With domestic and foreign investment on the rise, Aubrey Capital’s Rob Brewis believes a well-capitalised banking system is now ready to support the country’s progress.
Brewis, who runs the Aubrey Global Emerging Markets fund, said there are multiple drivers for the coming investment upturn in the Asian country, with the major one being private sector corporate capex.
Public sector banks fuelled the latest investment boom a decade ago.
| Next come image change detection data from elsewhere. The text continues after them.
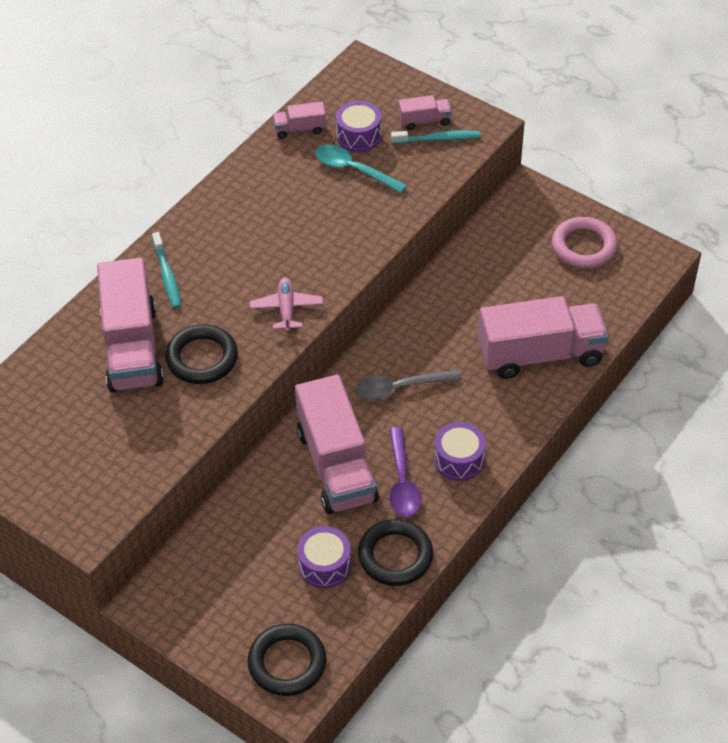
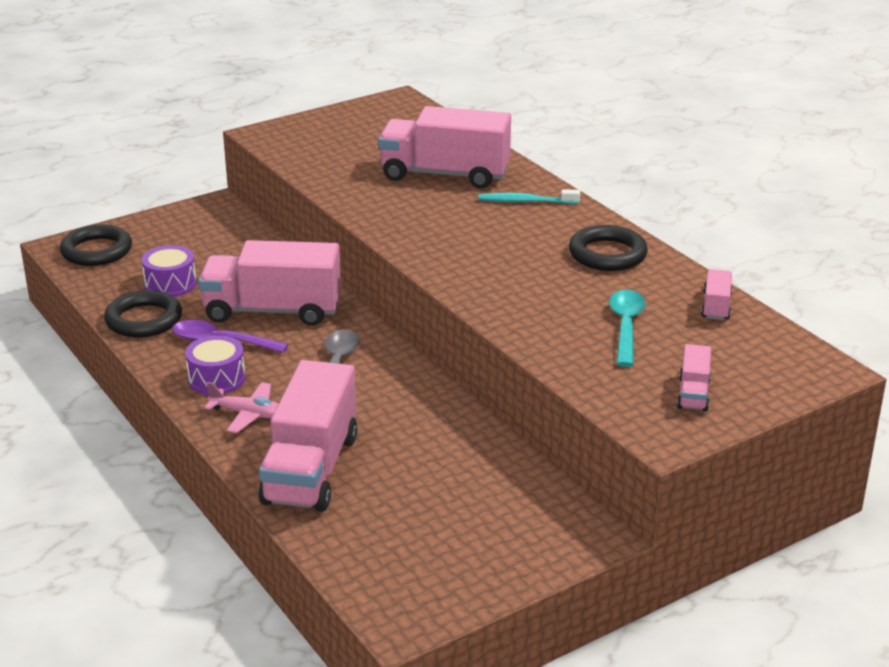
camera: 110 degrees right, 20 degrees down
black ring [165,324,238,384] -> black ring moved to [569,225,648,271]
pink plane [249,277,323,332] -> pink plane moved to [204,382,279,433]
turquoise spoon [315,145,407,193] -> turquoise spoon turned 45 degrees counterclockwise [609,290,646,367]
purple drum [336,101,381,152] -> none
turquoise toothbrush [391,130,480,144] -> none
pink ring [552,217,618,268] -> none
With balance sheets having been compromised for some time, the now well-capitalised financial sector represents a key factor for a potential cyclical upturn.
As Citywire head of investment research Frank Talbot flagged late last year, India had a remarkably resilient 2022, driven by strong growth and swift central bank and government action to curb the impact of inflation.
The MSCI India index fell just 7.5%, in comparison to the MSCI China index, which fell 21.6% over the same period, having managed to uplift its performance during the last months of the year.
Since the beginning of November, India has been the poorest performer among the five largest components of MSCI Emerging Market index, which are China, India, Taiwan, Korea and Brazil.
The question hanging in the air is whether this is a short-term gain for China and others or the start of a more pronounced de-rating of Indian equities.
Brewis believes the current steady rise in loan growth will be crucial, as will domestic companies, most of whom are starting from a very strong and under-leveraged financial position.
Foreign investors are also expected to come in numbers, as last year India hit a record $80bn in foreign direct investment.
The $497.8m Aubrey Global Emerging Markets fund currently has a 25.4% allocation to India, which is below the 43.2% allocated to China.
In terms of specific companies, Brewis highlights Apple, with iPhone exports from India having grown from $100m per month in April 2022 to $1bn a month in January 2023.
He believes there is potential for consumption to increase, as India’s urbanisation levels are currently low, at around 35%. ‘Why would you leave the farm if there are no jobs in the towns or cities to go to?’ he asked.
‘What this investment upcycle implies is rising urban job creation, whether its construction, manufacturing, or associated service jobs, and only this will drive urbanisation,’ Brewis said.
‘Experience tells us that an urban job comes with an income which is a multiple of the rural one left behind, and that multiplier drives consumption.’